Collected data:
----------

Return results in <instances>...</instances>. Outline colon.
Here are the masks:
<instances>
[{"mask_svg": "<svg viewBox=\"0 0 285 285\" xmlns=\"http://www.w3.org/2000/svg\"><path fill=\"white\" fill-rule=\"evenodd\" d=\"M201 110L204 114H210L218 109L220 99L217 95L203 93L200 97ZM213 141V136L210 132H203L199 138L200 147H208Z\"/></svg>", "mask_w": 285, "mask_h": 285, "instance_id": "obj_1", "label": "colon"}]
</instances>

----------

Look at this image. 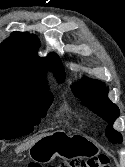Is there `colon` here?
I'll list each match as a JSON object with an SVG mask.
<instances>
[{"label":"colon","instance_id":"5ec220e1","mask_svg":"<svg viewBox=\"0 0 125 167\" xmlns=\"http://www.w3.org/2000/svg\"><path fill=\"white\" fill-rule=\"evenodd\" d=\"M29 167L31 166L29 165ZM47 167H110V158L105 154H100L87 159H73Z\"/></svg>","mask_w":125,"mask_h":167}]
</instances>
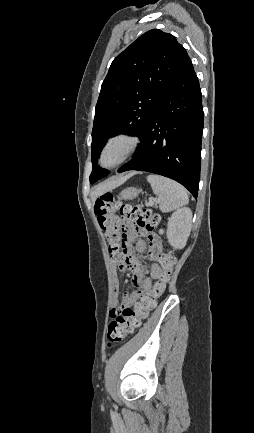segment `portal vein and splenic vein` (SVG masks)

----------

• SHORT EXERCISE:
Identify each line of the data that contains the string "path", treating uppercase and lowercase as different, and copy those lines.

• SOLUTION BELOW:
[{"mask_svg": "<svg viewBox=\"0 0 285 285\" xmlns=\"http://www.w3.org/2000/svg\"><path fill=\"white\" fill-rule=\"evenodd\" d=\"M201 110L204 114H210L218 109L220 99L217 95L203 93L200 97ZM213 141V136L210 132H203L199 138L200 147H208Z\"/></svg>", "mask_w": 285, "mask_h": 285, "instance_id": "obj_1", "label": "colon"}]
[{"label":"colon","instance_id":"5ec220e1","mask_svg":"<svg viewBox=\"0 0 125 167\" xmlns=\"http://www.w3.org/2000/svg\"><path fill=\"white\" fill-rule=\"evenodd\" d=\"M29 167L31 166L29 165ZM47 167H110V158L105 154H100L87 159H73Z\"/></svg>","mask_w":125,"mask_h":167}]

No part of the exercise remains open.